TEXTO FORNECIDO:

===============

Em conformidade com o pedido do Tribunal de Justiça, as presentes conclusões visarão a análise da terceira parte do primeiro fundamento bem como dos segundo e terceiro fundamentos do recurso, que dizem respeito, em substância, às duas problemáticas acima mencionadas. As presentes conclusões trarão também alguns esclarecimentos sobre a interpretação do conceito de «erro manifesto de apreciação», que está no cerne da primeira parte do terceiro fundamento da recorrente no recurso, bem como do segundo fundamento do recurso subordinado.

II. Quadro jurídico

5.

O artigo 9.o, n.o 1, do Regulamento n.o 1/2003, sob a epígrafe «Compromissos», tem a seguinte redação:

«Quando a Comissão tencione aprovar uma decisão que exija a cessação de uma infração e as empresas em causa assumirem compromissos suscetíveis de dar resposta às objeções expressas pela Comissão na sua apreciação preliminar, esta pode, mediante decisão, tornar estes compromissos obrigatórios para as empresas. Esta decisão pode ser aprovada por um período de tempo determinado e deve concluir pela inexistência de fundamento para que a Comissão tome medidas.»

III. Antecedentes do litígio

6.

Os antecedentes do litígio e o conteúdo da decisão controvertida são expostos nos n.os 1 a 36 do acórdão recorrido e podem, para efeitos das presentes conclusões restritas, ser resumidos da seguinte forma.

A.   Procedimento administrativo

7.

Durante o período compreendido entre 2011 e 2015, a Comissão tomou diversas medidas para investigar a forma como funcionavam os mercados do gás na Europa Central e Oriental. Em especial, ao abrigo dos artigos 18.o e 20.o do Regulamento n.o 1/2003, endereçou pedidos de informações a diversos atores do mercado, nomeadamente à Gazprom e a alguns dos seus clientes, entre os quais a recorrente, e procedeu a inspeções, inclusive nas instalações desta, no decorrer de 2011 ( 4 ).

8.

===============

LINHAS:
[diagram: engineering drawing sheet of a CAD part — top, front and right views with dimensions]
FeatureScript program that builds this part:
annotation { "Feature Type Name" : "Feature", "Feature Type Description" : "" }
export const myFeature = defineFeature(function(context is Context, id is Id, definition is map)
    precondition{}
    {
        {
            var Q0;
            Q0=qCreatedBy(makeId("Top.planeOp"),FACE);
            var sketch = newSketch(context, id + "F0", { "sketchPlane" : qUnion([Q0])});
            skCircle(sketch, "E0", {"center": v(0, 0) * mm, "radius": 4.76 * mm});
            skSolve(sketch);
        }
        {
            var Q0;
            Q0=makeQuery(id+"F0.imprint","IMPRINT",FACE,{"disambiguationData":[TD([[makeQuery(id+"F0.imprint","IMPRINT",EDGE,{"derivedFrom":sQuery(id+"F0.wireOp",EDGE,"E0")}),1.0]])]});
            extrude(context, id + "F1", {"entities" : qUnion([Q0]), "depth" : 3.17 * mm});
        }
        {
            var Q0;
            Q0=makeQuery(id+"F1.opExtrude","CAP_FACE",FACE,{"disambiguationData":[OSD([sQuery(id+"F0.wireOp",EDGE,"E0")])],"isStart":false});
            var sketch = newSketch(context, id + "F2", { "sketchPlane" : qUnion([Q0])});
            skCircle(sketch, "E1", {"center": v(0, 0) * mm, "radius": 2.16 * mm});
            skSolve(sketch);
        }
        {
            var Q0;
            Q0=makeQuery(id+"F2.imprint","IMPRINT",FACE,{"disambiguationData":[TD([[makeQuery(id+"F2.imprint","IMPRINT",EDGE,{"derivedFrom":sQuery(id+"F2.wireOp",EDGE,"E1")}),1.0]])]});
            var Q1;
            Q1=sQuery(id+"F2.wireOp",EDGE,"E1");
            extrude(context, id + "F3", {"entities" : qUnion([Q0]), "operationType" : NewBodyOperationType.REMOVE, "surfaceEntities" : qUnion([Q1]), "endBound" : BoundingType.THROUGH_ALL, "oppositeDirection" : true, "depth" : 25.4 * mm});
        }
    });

===============

O QUE SE PEDE: Continue, a partir do ponto em que termina, o texto sobre o procedimento da Comissão relativo à Gazprom.

RESPOSTA AO EXERCÍCIO:
Nesse contexto, a Comissão deu formalmente início, em 31 de agosto de 2012, a um processo, em conformidade com o artigo 11.o, n.o 6, do Regulamento n.o 1/2003 e do artigo 2.o do Regulamento (CE) n.o 773/2004 ( 5 ), tendo em vista a adoção de uma decisão em aplicação do capítulo III do Regulamento n.o 1/2003.

9.

Em 22 de abril de 2015, a Comissão, em conformidade com o artigo 10.o do Regulamento n.o 773/2004, enviou à Gazprom uma comunicação de objeções (a seguir «CO»), na qual concluía, a título preliminar, que a Gazprom detinha uma posição dominante nos mercados nacionais de fornecimento grossista de gás a montante nos PECO em causa e abusava dessa posição ao pôr em prática uma estratégia anticoncorrencial com o intuito de fragmentar e isolar esses mercados e, assim, impedir a livre circulação de gás, em violação do artigo 102.o TFUE.

10.

Segundo a Comissão, a estratégia da Gazprom englobava três conjuntos de práticas anticoncorrenciais que afetavam os seus clientes nos PECO em causa e os contratos que com ela tinham celebrado.

11.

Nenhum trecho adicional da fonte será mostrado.